The news that former Greens leader Bob Brown is seeking to raise half a million dollars to buy land to establish a base to train activists and plan protests should be welcomed by the government.  Mr Brown’s anti-coal convoy played a pivotal role in rallying Queenslanders to reject Labor and the Greens. Although Mr Brown has only raised a paltry few thousand dollars, everything he does to promote his campaign is likely to help the government win the next election.

While alarmists are panicking about the heatwave in Europe, in Australia the skyrocketing cost of electricity has inflicted a terrible cost on the poor and the elderly. More than 130 people were admitted just to NSW emergency departments last winter with cold-related problems, including hypothermia, a 34 per cent increase compared with a decade ago. That’s because the wholesale price of power has increased by more than 150 per cent, just in the last four years. The renewables fetish has cost the country dearly and the federal government’s commitment to end subsidies can’t come soon enough.

If the price of renewables is as competitive as their backers claim, they can compete on their own merits and bring down the cost of energy without punishing the poor.

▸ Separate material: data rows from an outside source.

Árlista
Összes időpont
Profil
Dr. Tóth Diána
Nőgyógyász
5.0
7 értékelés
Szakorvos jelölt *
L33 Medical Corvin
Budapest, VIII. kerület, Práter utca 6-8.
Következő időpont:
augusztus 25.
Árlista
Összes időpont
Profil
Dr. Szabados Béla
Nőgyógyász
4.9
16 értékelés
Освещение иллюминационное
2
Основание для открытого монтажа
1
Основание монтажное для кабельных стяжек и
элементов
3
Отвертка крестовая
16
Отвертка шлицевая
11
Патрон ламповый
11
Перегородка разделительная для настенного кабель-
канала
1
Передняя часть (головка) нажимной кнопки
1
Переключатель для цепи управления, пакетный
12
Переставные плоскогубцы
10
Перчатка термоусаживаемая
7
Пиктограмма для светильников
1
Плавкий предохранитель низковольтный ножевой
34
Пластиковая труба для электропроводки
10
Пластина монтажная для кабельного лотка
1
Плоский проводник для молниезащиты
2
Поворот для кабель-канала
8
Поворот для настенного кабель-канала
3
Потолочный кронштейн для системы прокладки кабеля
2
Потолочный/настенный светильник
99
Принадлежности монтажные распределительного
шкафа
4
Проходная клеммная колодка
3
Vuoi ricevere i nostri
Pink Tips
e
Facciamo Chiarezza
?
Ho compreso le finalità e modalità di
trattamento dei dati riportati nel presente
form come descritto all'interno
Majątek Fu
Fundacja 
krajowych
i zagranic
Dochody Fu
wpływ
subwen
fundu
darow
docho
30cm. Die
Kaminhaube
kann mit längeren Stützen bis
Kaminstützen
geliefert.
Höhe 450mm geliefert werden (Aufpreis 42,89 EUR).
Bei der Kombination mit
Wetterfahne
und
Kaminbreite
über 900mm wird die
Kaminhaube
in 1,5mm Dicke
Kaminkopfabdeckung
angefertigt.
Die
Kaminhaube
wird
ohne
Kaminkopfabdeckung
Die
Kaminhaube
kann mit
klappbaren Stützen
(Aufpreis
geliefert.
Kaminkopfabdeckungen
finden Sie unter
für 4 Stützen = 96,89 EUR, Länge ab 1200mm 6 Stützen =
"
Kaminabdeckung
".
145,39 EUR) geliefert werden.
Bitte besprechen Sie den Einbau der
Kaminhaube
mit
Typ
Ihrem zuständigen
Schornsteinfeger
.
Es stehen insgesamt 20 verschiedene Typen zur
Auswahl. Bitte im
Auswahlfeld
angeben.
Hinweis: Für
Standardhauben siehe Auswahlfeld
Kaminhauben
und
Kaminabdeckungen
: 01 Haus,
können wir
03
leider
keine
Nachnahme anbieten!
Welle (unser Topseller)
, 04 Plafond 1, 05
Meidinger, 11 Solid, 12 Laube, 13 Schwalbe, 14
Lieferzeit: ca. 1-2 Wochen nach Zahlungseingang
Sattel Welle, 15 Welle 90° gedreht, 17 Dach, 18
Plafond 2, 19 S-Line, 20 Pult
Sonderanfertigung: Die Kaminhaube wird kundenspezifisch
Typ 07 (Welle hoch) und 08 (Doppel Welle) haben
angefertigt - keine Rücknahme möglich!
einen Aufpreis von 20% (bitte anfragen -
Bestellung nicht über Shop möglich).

After the evident distress that the sacking of Israel Folau caused many Australians, demonstrated by their rush to contribute to his legal costs, it is reassuring that both the government and the opposition have committed to working together to protect religious freedom. The tolerance zealots have been shrill in their condemnation not just of Mr Folau but of his wife, gloating at cutting down a tall poppy, glorying in his financial losses and smearing him as a ‘homophobe.’

During the election, the Prime Minister promised to introduce a bill that would make it unlawful to discriminate against people because of their religious belief and has said that he wants to work with the opposition because he doesn’t want religion to be an issue that divides Australians.

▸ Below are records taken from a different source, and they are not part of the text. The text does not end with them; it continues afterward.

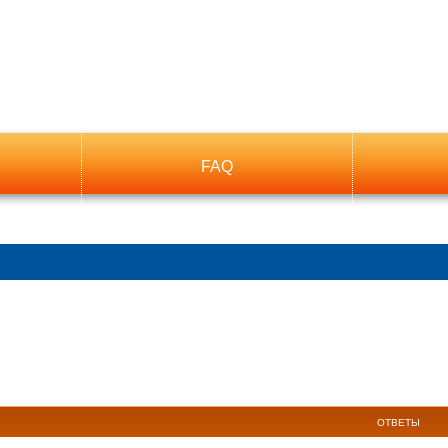
FAQ
ый поиск
ОТВЕТЫ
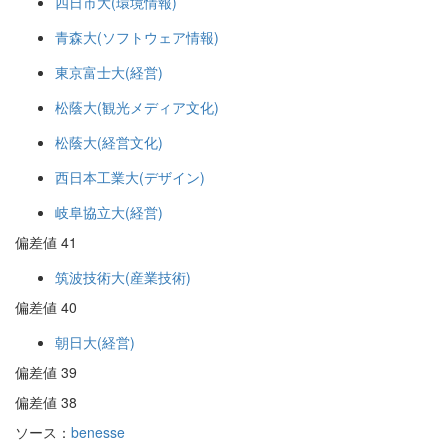
四日市大(環境情報)
青森大(ソフトウェア情報)
東京富士大(経営)
松蔭大(観光メディア文化)
松蔭大(経営文化)
西日本工業大(デザイン)
岐阜協立大(経営)
偏差値 41
筑波技術大(産業技術)
偏差値 40
朝日大(経営)
偏差値 39
偏差値 38
ソース：
benesse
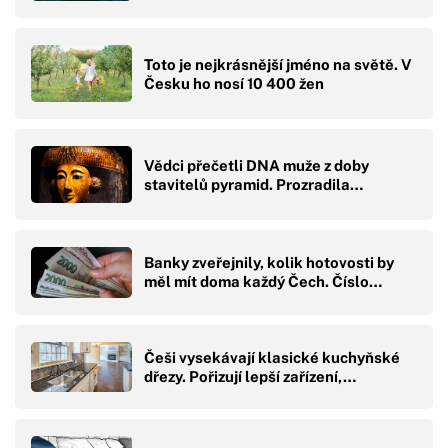
Toto je nejkrásnější jméno na světě. V
Česku ho nosí 10 400 žen
Vědci přečetli DNA muže z doby
stavitelů pyramid. Prozradila…
Banky zveřejnily, kolik hotovosti by
měl mít doma každý Čech. Číslo…
Češi vysekávají klasické kuchyňské
dřezy. Pořizují lepší zařízení,…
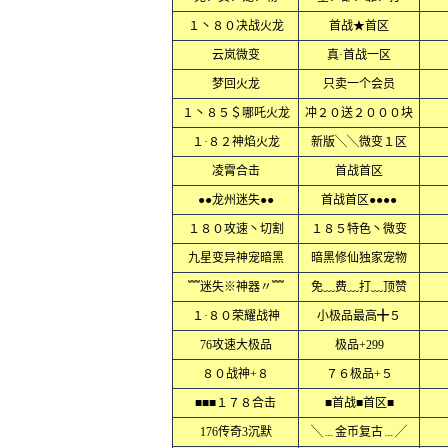
１丶８０决战火龙
首战★首区
云岚微变
真·首战一区
梦回火龙
只卖一个会员
１丶８５＄哪吒火龙
冲２０送２０００块
１·８２神焰火龙
新版╲╲微变１区
凌霄合击
首战首区
●●龙州迷失●●
首战首区●●●●
１８０攻速丶切割
１８５特色丶微变
九星变异神宠暗黑
暗黑修仙独家宠物
﹌迷失※神器〃﹌
免﹏费﹏打﹏顶赞
１·８０荣耀战神
小极品最高╋５
76攻速大极品
极品+299
８０战神+８
７６极品+５
■■■１７８合击
■首战■首区■
176传奇3沉默
╲﹍金币复古﹍╱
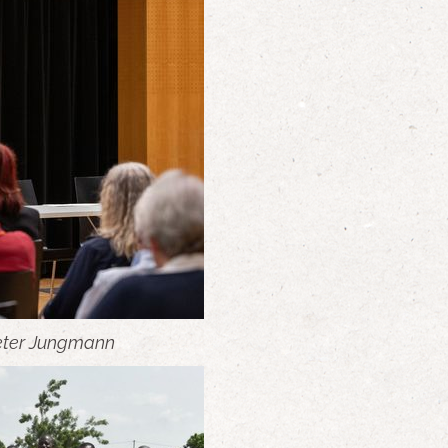
eter Jungmann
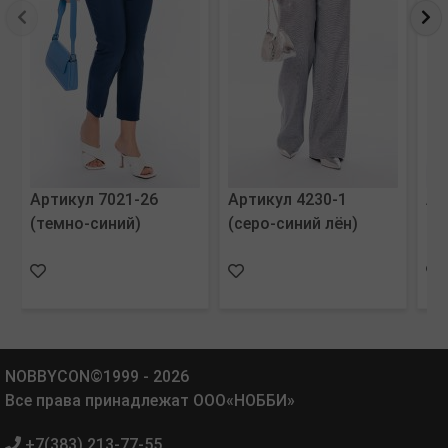
Артикул 7021-26
Артикул 4230-1
Ар
(темно-синий)
(серо-синий лён)
(с
NOBBYCON©1999 - 2026
Все права принадлежат ООО«НОББИ»
+7(383) 213-77-55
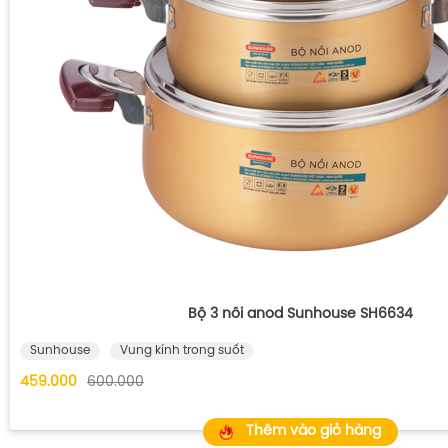
Bộ 3 nồi anod Sunhouse SH6634
Sunhouse
Vung kính trong suốt
459.000
600.000
Thêm vào giỏ hàng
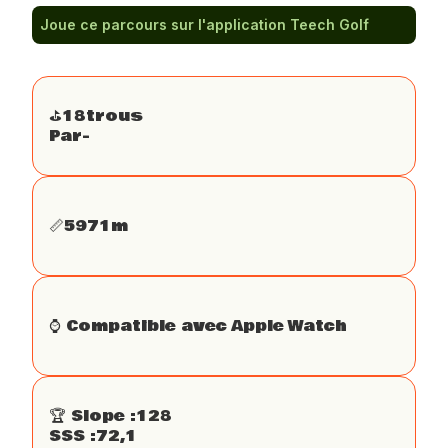
Joue ce parcours sur l'application Teech Golf
⛳️
18
trous
Par
-
📏
5971
m
⌚️ Compatible avec Apple Watch
🏆 Slope :
128
SSS :
72,1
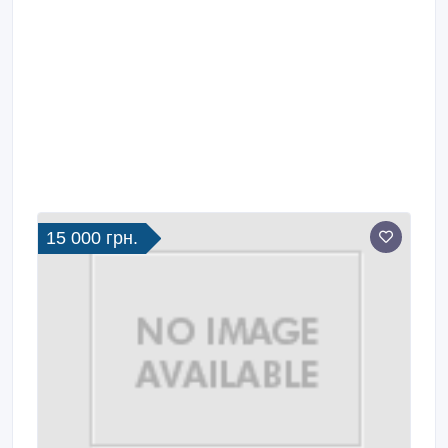
15 000 грн.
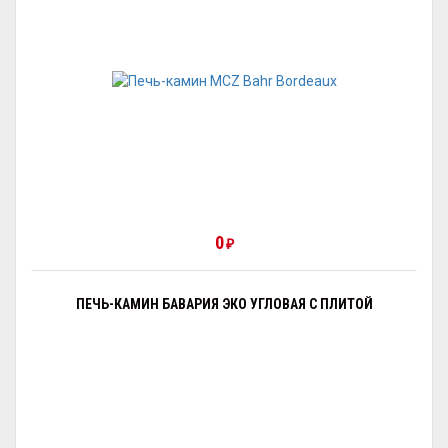
0
₽
ПЕЧЬ-КАМИН БАВАРИЯ ЭКО УГЛОВАЯ С ПЛИТОЙ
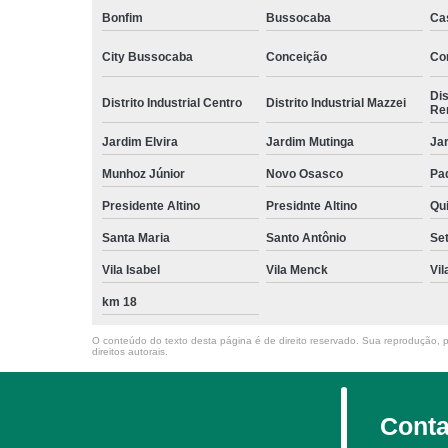
Bonfim
Bussocaba
Ca
City Bussocaba
Conceição
Con
Dis
Distrito Industrial Centro
Distrito Industrial Mazzei
Re
Jardim Elvira
Jardim Mutinga
Jar
Munhoz Júnior
Novo Osasco
Pad
Presidente Altino
Presidnte Altino
Qu
Santa Maria
Santo Antônio
Set
Vila Isabel
Vila Menck
Vil
km 18
O conteúdo do texto desta página é de direito reservado. Sua reprodução, pa
direitos autorais
.
Conta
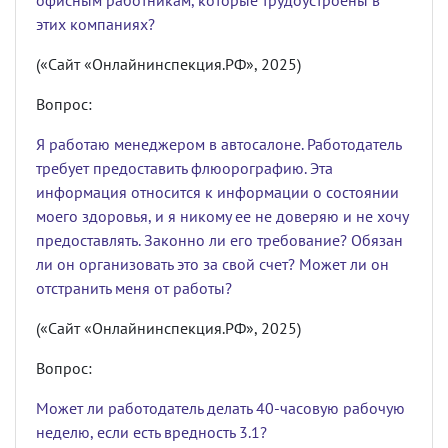
офисным работникам, которые трудоустроены в
этих компаниях?
(«Сайт «Онлайнинспекция.РФ», 2025)
Вопрос:
Я работаю менеджером в автосалоне. Работодатель
требует предоставить флюорографию. Эта
информация относится к информации о состоянии
моего здоровья, и я никому ее не доверяю и не хочу
предоставлять. Законно ли его требование? Обязан
ли он организовать это за свой счет? Может ли он
отстранить меня от работы?
(«Сайт «Онлайнинспекция.РФ», 2025)
Вопрос:
Может ли работодатель делать 40-часовую рабочую
неделю, если есть вредность 3.1?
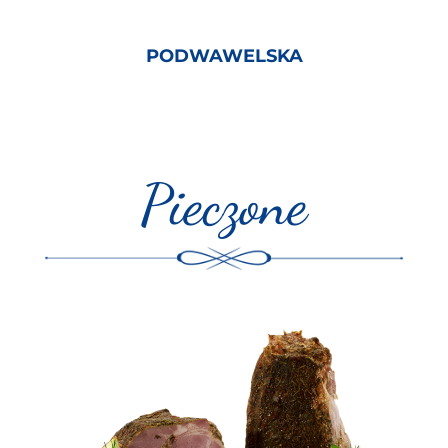
PODWAWELSKA
Pieczone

After an ominous silence on the subject while the debate on Folau raged, this week Mr Morrison said that it was important that employers don’t impinge on employees’ private practice, private belief and private activity.  Amen to that.

Logies logic

The Logies, television’s night of nights last Sunday marked the sad decline of commercial television as it struggles to raise revenue while competing with content-rich, on-demand streaming services on the one hand and a billion-dollar national broadcaster on the other. Audiences are shrinking and along with it, advertising revenue. The success of so many programs made by the ABC was not surprising, given the generous subsidy extracted from taxpayers that insulates them from the cruel winds of competition to which everyone else in the sector is exposed. The award of the Gold Logie to ABC comedian Tom Gleeson struck a raw nerve, after his campaign relentlessly mocked the Logies. However funny it was, it seemed to some that he was kicking the rest of the sector when they were down and was able to do so, not by being funnier, but because he can count on taxpayers’ deep pockets.